As discussed previously, during the C. jejuni acetate switch, excess carbon produced during logarithmic growth is converted to acetate, which is then used as an alternate carbon source upon consumption of preferred carbon sources [34]. Because the timing of the onset of C. jejuni biofilm production coincides with the period of acetate consumption [34], it is possible that CsrA-mediated modulation of the expression of acetate metabolizing enzymes such as AckA, Pta, and Acs could influence biofilm formation. As acetate metabolism is involved in the production of E. coli biofilms [69, 70], the altered expression of C. jejuni proteins related to acetate metabolism is intriguing. Acetate metabolism could play a role C. jejuni biofilms either as a stationary phase carbon source, required for synthesizing a biofilm polysaccharide [13] via gluconeogenesis (including CsrA-regulated FbaA) or via the acetate pathway intermediate acetyl phosphate (AcP). In E. coli and other bacteria, AcP can phosphorylate response regulators, resulting in changes of the downstream targets of these response regulators, including genes involved in biofilm formation [71, 72]. Interestingly, AckA is elevated considerably in the csrA mutant at stationary phase, while Pta expression is less abundant. This suggests differential regulation of these two enzymes, and thereby a possible mechanism for modulation of AcP levels. In C. jejuni, the response regulator CprS [7] has been implicated in biofilm formation and therefore represents one such target, although its expression was not detected as altered in the csrA mutant. Inspection of the 25 unique proteins that are regulated by CprS reveals some overlap with those regulated by CsrA; there are a total of 16 proteins that are regulated by both CsrA and CprS (FumC, Fba, Asd, SucD, HisS, RpsA, EF-P, EF-Tu, Tig, MOMP, FlaA, AhpC, KatA, TrxB, Cjj81176_0729 (Cj0706), and CosR)[7]. It is therefore possible that the effect of CsrA on biofilm formation is mediated in part through modulation of CprS activity, perhaps by AcP-mediated phosphorylation.

Actions to take>
1. Please rewrite the paragraph of the acetate metabolism passage that begins "As discussed previously" as a brief bulleted list that keeps its main facts.
2. Write what comes next in the acetate metabolism passage, starting after its last sentence.
The items come from a separate source and are unrelated to the acetate metabolism passage.

Given data>
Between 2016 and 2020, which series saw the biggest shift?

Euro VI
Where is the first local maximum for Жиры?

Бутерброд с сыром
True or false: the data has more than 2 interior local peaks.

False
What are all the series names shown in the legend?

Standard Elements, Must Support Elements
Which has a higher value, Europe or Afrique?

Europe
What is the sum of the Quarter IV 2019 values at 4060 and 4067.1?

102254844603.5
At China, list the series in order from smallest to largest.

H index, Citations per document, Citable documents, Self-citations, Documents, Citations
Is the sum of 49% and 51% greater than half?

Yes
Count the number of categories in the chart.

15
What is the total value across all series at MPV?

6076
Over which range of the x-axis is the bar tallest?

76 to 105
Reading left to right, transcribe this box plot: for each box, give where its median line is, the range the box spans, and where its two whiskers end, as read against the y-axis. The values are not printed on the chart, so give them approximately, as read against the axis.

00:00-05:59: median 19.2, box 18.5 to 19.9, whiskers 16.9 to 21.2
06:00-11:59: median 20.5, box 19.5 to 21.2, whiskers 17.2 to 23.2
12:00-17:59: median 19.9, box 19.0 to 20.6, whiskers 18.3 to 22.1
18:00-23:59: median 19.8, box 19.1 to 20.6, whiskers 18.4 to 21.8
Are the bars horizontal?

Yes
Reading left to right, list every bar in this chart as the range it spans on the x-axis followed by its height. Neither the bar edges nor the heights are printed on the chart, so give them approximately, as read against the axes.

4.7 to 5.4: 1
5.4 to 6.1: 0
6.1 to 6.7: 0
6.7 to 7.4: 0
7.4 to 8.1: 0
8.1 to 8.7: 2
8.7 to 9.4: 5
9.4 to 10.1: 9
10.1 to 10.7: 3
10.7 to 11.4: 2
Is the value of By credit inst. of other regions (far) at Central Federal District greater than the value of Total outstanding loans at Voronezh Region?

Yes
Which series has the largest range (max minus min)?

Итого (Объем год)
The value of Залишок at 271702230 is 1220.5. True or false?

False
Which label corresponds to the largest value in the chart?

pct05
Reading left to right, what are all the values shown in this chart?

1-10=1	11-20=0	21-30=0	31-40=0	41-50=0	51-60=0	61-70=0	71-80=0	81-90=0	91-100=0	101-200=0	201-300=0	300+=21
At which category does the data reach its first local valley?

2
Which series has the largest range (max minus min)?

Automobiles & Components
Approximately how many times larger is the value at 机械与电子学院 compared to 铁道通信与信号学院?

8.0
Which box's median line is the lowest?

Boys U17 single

Responses in order>
1.
- In the C. jejuni acetate switch, excess carbon from logarithmic growth becomes acetate. That acetate serves as an alternate carbon source once preferred sources are consumed.
- C. jejuni biofilm production begins when acetate is being consumed. CsrA's modulation of acetate-metabolizing enzymes (AckA, Pta, Acs) could therefore influence biofilm formation.
- Acetate metabolism is involved in E. coli biofilm production.
- In C. jejuni biofilms, acetate metabolism could act in two ways:
  - as a stationary-phase carbon source for making a biofilm polysaccharide through gluconeogenesis, including CsrA-regulated FbaA
  - through acetyl phosphate (AcP), which in E. coli and other bacteria can phosphorylate response regulators that control biofilm genes
- In the csrA mutant at stationary phase, AckA rises considerably while Pta is less abundant. This suggests differential regulation that could modulate AcP levels.
- The C. jejuni response regulator CprS has been implicated in biofilm formation. Its expression was not detected as altered in the csrA mutant.
- Of the 25 unique proteins regulated by CprS, 16 are also regulated by CsrA.
- CsrA's effect on biofilm formation may therefore be mediated partly through CprS activity, perhaps by AcP-mediated phosphorylation.

2.
A large number of transcriptional changes occur as C. jejuni transitions into stationary phase, concordant with the acetate switch [34], although csrA expression was not altered. It is therefore possible that csrA is not transcriptionally regulated in C. jejuni and its activity is instead modulated in stationary phase by interaction with other regulatory molecules, although evidence suggests that sRNAs (e.g. csrB, csrC) typically found in CsrA regulatory systems are not involved in controlling CsrA activity in C. jejuni [73]. It was also observed that as C. jejuni transitions into stationary phase, there is a burst of motility [34]. Our previous study indicated that CsrA is an activator of motility in C. jejuni [5]. As cells enter into stationary phase extracellular signals such as acetate concentration may trigger CsrA regulation of motility and chemotaxis in order for C. jejuni to search for new carbon sources. The potential role of CsrA as a regulator of stationary phase traits may suggest that it compensates for the lack in C. jejuni of RpoS, the enteric stationary phase sigma factor, and by data suggesting that similar classes of genes differentially expressed in the csrA mutant are also altered in the switch from logarithmic growth to stationary phase. We acknowledge that the current work identifies CsrA-related expression differences only in strain 81–176, and it will be interesting in future work to examine whether there are strain-specific changes in CsrA regulation.

Finally, considering the number of metabolic and virulence-associated phenotypes affected by mutation of csrA and the proteins differentially expressed in the mutant, we administered a 1:1 mixture of csrA mutant and wild type bacteria to mice to determine whether CsrA was involved in mouse colonization. While CsrA was not absolutely essential, we showed that CsrA is required for full colonization of this mammalian host. When the mutant competed poorly with the wild type and did not colonize the mice to the same extent as wild type. Given the pleiotropic nature of the csrA mutant strain, it is difficult to assign this colonization deficiency to one specific pathway or phenotype. It is possible that the competitive colonization defect of the csrA mutant reflects an overall fitness of the mutant, although its in vitro growth is similar to that of wild type. However, csrA is upregulated in a rabbit ileal loop model, suggesting that the expression of CsrA is involved in C. jejuni colonization of the mammalian intestine [74]. We also note that the body temperature of the mouse (37°C) is different than the temperature at which the proteomics experiments were done (42°C), so we cannot preclude that growth temperature of the thermophilic C. jejuni has an effect on the colonization results.

In summary, our data indicate that CsrA participates in a complex remodeling of C. jejuni central metabolism and general stress responses during stationary phase. In addition to metabolic proteins, CsrA affects the expression of a number of proteins with roles in pathogenesis-related functions, such as in motility/chemotaxis, oxidative stress resistance, and host cell interactions. In particular, CsrA is a direct regulator of FlaA expression in a growth-phase dependent manner, and affects autoagglutination without causing a gross defect in flagellar structure. These data suggest that C. jejuni CsrA plays a role in stationary phase physiology, potentially by fine-tuning the metabolic changes involved in the transition to stationary phase and to biofilm formation.

Supporting Information

S1 File. Proteins with altered expression in the csrA mutant.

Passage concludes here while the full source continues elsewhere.